Prémio ‘Vou Andar por Aí’. Marisa Matias

“Eu não vou estar por aqui, mas vou andar por aí”. A frase foi dita em tempos por outro famoso derrotado — o eterno menino guerreiro, Pedro Santana Lopes — mas encaixaria bem na eurodeputada Marisa Matias, que chegou à convenção depois da pesada derrota nas presidenciais para avisar que o resultado não foi pessoal, foi do Bloco. Compreende-se o aviso: não deve ser fácil assistir há meses à forma como o partido garante que a derrota, para a qual oferece explicações variadas, não foi bem do partido (nem de Catarina Martins). Não sobram muitas opções.

Prémio ‘Sei o Que Fizeste Na Convenção Passada’. Os críticos internos

Quem esteve na última convenção do Bloco de Esquerda, em 2018, pode ter ficado com a ideia de que a reunião deste fim de semana era de um partido diferente. Há três anos, tudo era ambição; Mariana Mortágua dizia que o Bloco estava preparado para ser Governo; apontavam-se bloquistas ministeriáveis; Francisco Louçã citava Toy Story para prometer que o Bloco iria “até ao infinito e mais além”; os bloquistas quase pareciam prontos para se instalarem em São Bento. As declarações ambiciosas dessa convenção envelheceram mal e (quase) toda a gente parou de falar no assunto, mas os críticos apareceram para pedir contas à direção e lembrar que o objetivo chegou mesmo a existir — e falhou. O que reclamam é precisamente o contrário: defendem que o Bloco deve recuperar a “radicalidade” ou, no mínimo, ser mais exigente com o PS.

Prémio Estaline e companhia. Américo Campos

Américo Campos, da moção C, é o autor da frase que menos se esperaria ouvir numa convenção do Bloco de Esquerda. Referindo-se às três tendências do partido — a leninista, a trotskista e a estalinista — atirou: “É curioso que três russos envolvidos numa revolução mal sucedida, com mais de 100 anos, influenciem um partido de esquerda do século XXI”. Ao longo da convenção, ninguém se ofereceu para esclarecer esta curiosidade.

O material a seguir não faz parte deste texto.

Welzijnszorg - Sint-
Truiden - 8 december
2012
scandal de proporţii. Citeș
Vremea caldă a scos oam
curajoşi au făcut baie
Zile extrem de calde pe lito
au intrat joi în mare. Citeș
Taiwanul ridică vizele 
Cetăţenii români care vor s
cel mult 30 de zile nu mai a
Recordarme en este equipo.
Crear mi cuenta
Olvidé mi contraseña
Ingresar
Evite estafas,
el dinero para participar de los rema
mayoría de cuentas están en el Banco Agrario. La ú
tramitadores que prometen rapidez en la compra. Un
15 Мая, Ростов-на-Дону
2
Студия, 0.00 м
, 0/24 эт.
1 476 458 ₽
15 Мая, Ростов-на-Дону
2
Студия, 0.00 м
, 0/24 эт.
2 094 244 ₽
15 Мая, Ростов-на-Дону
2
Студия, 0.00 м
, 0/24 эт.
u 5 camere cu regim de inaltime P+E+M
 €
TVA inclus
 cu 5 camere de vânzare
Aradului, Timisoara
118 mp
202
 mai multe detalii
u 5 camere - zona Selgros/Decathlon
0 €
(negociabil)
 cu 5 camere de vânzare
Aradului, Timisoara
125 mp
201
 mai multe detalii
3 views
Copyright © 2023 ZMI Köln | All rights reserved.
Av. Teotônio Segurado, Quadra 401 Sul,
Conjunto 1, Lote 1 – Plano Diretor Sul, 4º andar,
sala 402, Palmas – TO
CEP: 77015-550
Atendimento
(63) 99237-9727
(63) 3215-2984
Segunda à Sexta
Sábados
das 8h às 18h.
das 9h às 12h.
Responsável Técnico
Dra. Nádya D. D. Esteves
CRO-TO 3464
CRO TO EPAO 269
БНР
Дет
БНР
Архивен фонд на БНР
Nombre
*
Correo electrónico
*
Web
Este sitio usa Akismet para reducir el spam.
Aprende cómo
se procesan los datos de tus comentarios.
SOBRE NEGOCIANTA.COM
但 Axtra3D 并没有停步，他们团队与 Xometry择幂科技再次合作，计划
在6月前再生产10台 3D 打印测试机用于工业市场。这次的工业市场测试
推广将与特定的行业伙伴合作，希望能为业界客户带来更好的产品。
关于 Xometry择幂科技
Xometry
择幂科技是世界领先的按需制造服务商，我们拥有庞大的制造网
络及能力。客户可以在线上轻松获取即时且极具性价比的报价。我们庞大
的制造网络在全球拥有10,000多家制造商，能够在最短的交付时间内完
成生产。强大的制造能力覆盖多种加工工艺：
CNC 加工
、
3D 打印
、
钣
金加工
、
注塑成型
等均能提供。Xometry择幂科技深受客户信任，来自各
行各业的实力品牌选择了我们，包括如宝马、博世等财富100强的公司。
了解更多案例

Prémio melhor sequela. Protagonistas do Bloco

Os mais conhecidos rostos do Bloco de Esquerda mantêm-se os mesmos do que na última reunião magna do partido, há três anos. O treinador Francisco Louçã continua sempre no banco, à distância de um conselho, de uma ordem ou até de um incentivo. E assim foi também em Matosinhos quando subiu ao palco para deixar a previsão de que Mariana Mortágua será ministra das Finanças. A capitã Catarina Martins mantém a braçadeira e a (sua) equipa titular. Desde Mariana Mortágua a José Manuel Pureza, de José Soeiro a Moisés Ferreira, de Marisa Matias a Joana Mortágua ou a Fabian Figueiredo. Os nomes fortes estão lá todos e, depois de mais uma convenção, é possível que seja para durar.

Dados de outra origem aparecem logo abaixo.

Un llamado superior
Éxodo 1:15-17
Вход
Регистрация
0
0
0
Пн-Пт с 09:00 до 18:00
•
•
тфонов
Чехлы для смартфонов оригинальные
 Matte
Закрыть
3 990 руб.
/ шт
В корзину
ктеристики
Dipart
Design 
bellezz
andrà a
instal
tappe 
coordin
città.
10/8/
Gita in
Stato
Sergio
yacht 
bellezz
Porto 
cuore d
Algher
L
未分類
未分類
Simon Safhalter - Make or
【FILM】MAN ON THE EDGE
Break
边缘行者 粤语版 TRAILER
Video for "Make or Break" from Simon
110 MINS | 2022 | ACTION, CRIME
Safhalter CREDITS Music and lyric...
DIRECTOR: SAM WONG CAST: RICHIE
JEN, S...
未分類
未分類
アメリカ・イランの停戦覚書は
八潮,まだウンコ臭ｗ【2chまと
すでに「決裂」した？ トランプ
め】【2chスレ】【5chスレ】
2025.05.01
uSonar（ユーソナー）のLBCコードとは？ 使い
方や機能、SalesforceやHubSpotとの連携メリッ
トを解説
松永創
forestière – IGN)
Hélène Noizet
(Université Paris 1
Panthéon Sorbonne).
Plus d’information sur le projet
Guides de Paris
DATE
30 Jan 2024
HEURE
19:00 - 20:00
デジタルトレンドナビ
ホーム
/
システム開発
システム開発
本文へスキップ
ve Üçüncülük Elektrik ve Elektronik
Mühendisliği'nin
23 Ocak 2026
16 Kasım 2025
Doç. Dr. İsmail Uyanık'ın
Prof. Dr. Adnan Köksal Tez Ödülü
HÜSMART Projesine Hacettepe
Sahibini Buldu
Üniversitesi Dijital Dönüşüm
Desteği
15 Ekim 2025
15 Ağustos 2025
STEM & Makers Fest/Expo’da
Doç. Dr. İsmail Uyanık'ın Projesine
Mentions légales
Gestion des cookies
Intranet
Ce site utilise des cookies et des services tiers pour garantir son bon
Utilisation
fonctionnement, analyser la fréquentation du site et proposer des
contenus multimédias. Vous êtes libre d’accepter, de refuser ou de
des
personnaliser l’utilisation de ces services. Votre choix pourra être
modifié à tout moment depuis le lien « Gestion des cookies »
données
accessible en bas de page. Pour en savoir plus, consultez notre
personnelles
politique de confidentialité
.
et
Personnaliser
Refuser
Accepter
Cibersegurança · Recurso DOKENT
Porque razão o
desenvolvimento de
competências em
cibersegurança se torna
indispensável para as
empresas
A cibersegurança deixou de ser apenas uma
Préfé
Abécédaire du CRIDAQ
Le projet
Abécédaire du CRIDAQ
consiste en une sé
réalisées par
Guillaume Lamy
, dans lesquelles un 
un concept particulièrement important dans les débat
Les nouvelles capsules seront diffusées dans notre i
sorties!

Prémio ‘Até ao interior e mais além’. Direção do Bloco

Ao fim de 22 anos, o Bloco de Esquerda realizou a sua primeira convenção fora de Lisboa. Vamos repetir: ao fim de 22 anos, o Bloco de Esquerda realizou a sua primeira convenção fora de Lisboa. E ainda há quem lamente as décadas que se tem demorado a fazer a regionalização no país. Neste fim de semana voltaram a ouvir-se as críticas de que o BE só se preocupa com o que se passa em Lisboa. Agora, além de Lisboa há também Matosinhos. Talvez um dia os bloquistas se aventurem pelo interior do país. Nos próximos 22 anos, tudo é possível.

Prémio Saco de Boxe. António Costa

O prémio saco de boxe vai para António Costa, mas se o primeiro-ministro tiver fair play dificilmente se ofenderá com as críticas do BE, a que já chamou “partido de mass media” — e não era um elogio — e “desertor”. A agressividade entre os dois partidos não é, por isso, incomum, mas esta convenção foi a primeira depois de o BE ter votado contra o Orçamento do Estado para 2020 e por isso foi preciso subir o volume das críticas e exigências. Antes da convenção, António Costa disse que os partidos se tinham “divorciado”; o Bloco pareceu assinar os papéis e citar diferenças irreconciliáveis (mas tudo enquanto garantia que estão só a dar um tempo).